We have found as a fact that no part of the income of the Taylor trust for the year 1941 — the first year in which the trust was in existence — has been used for the maintenance, education, or support of the two Tayor children, the present beneficiaries of the trust. None of the income of the trust, therefore, would be taxable to the petitioner in the event of compliance with the conditions prescribed by section 134 (b). We asume that the parties will take such action, if any, as may be necessary, to give effect to the provisions of section 167 (c). See W. C. Cartinhour, supra.

Reviewed by the Court.

Decision will he entered under Rule 50.






Dissenting Opinion

Turner, J.,

dissenting: In my view an intention to retain the right to control and use according to his own dictates the property purportedly placed in trust could hardly have been more plainly stated than was stated by the grantor in the trust instrument herein. The property was his to begin with and the import of property ownership is that the owner may do with it as he pleases. He can keep it, use it, sell it, give it away, or otherwise dispose of it, and, if he does dispose of it or divest himself of his control over and his rights in and to the property, he frees himself of the obligation to pay tax on the income therefrom. In this instance, however, the petitioner for his own reasons saw fit to retain unbridled control over the use and disposition of the property, and the doctrine of Helvering v. Clifford considered, he does not, in my opinion, have any sound basis for claiming that he should not bear the income tax burden on the income therefrom. Further, he may not, in my opinion, find haven behind the claim that the powers in question are trustee powers and not personal. He, the owner, fixed the terms and conditions of the grant and he specifically provided that his control was to continue without any limitation whatsoever. This fact is further emphasized by the fact that in other provisions, paragraph 4 (g) for instance, where he intended to limit the scope of his powers, he provided that he should act in good faith. It is accordingly my view that the petitioner’s rights in and to the property in question were such as to make the income therefrom his income within the meaning of section 22 (a), as interpreted and applied in the Clifford case.

Arnold, J., agrees with this dissent.





Dissenting Opinion

Kern, J.,

dissenting: I respectfully dissent from the conclusion of the majority because I am unable to distinguish this case in principle from Louis Stockstrom, 3 T. C. 255; affd., 148 Fed. (2d) 491; certiorari denied, 326 U. S. 719. In that case we held that the income of certain trusts was taxable to the settlor-trustee who held “extraordinarily broad administrative powers over the trust corpus” plus the power to pay immediately to the beneficiaries the trust income or to accumulate the income during their lives, in his absolute discretion.

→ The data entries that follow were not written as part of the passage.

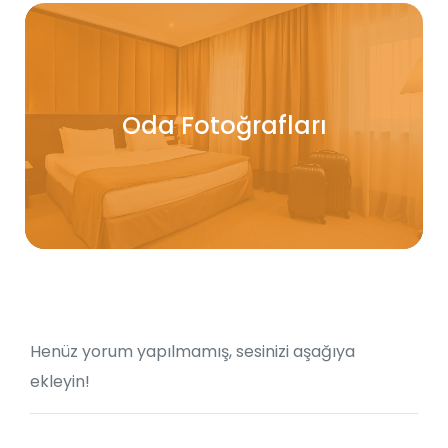
Oda Fotoğrafları
Henüz yorum yapılmamış, sesinizi aşağıya
ekleyin!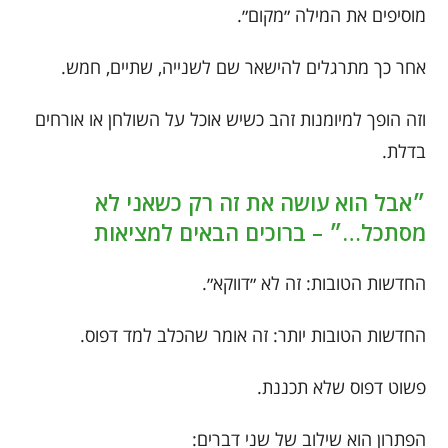
מוסיפים את המילה ״מקום״.
אחר כך מתרגלים להישאר שם לשנייה, שתיים, חמש.
וזה הופך למיומנות זהב כשיש אוכל על השולחן או אורחים
בדלת.
״אבל הוא עושה את זה רק כשאני לא
מסתכל…״ – ברוכים הבאים למציאות
החדשות הטובות: זה לא ״דווקא״.
החדשות הטובות יותר: זה אומר שהכלב למד דפוס.
פשוט דפוס שלא תכננת.
הפתרון הוא שילוב של שני דברים: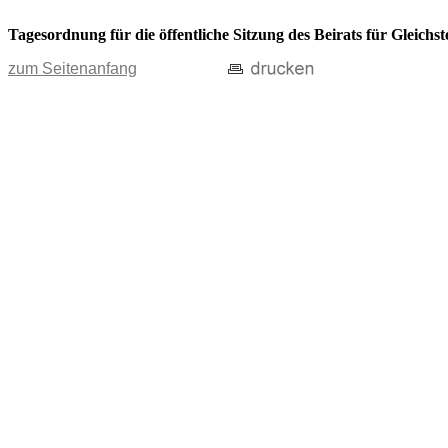
Tagesordnung für die öffentliche Sitzung des Beirats für Gleich
zum Seitenanfang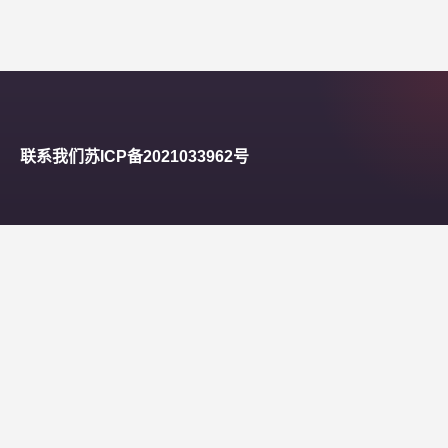
联系我们
苏ICP备2021033962号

In the instant case the administrative powers of the settlor-trustee were even more “extraordinarily broad” than those held by the settlor-trustee in the Stockstrom case. The settlor-trustee here also has the power in his absolute discretion to either pay immediately the trust income to or for the use of the beneficiaries, or to accumulate it. The trusts, and, consequently, this latter power, cease when the beneficiaries respectively attain the age of 25, and in this respect the instant case differs from the Stockstrom case. However, in my opinion this difference is immaterial. In this case, as in that case, I would conclude that when the “power of the settlor-trustee over the distribution of the trust income is combined with extraordinarily broad administrative powers over the trust corpus, we can not escape the conclusion that the doctrine of Helvering v. Clifford is applicable and the incomes of the trust are taxable to the settlor.”

Arnold, J., agrees with this dissent.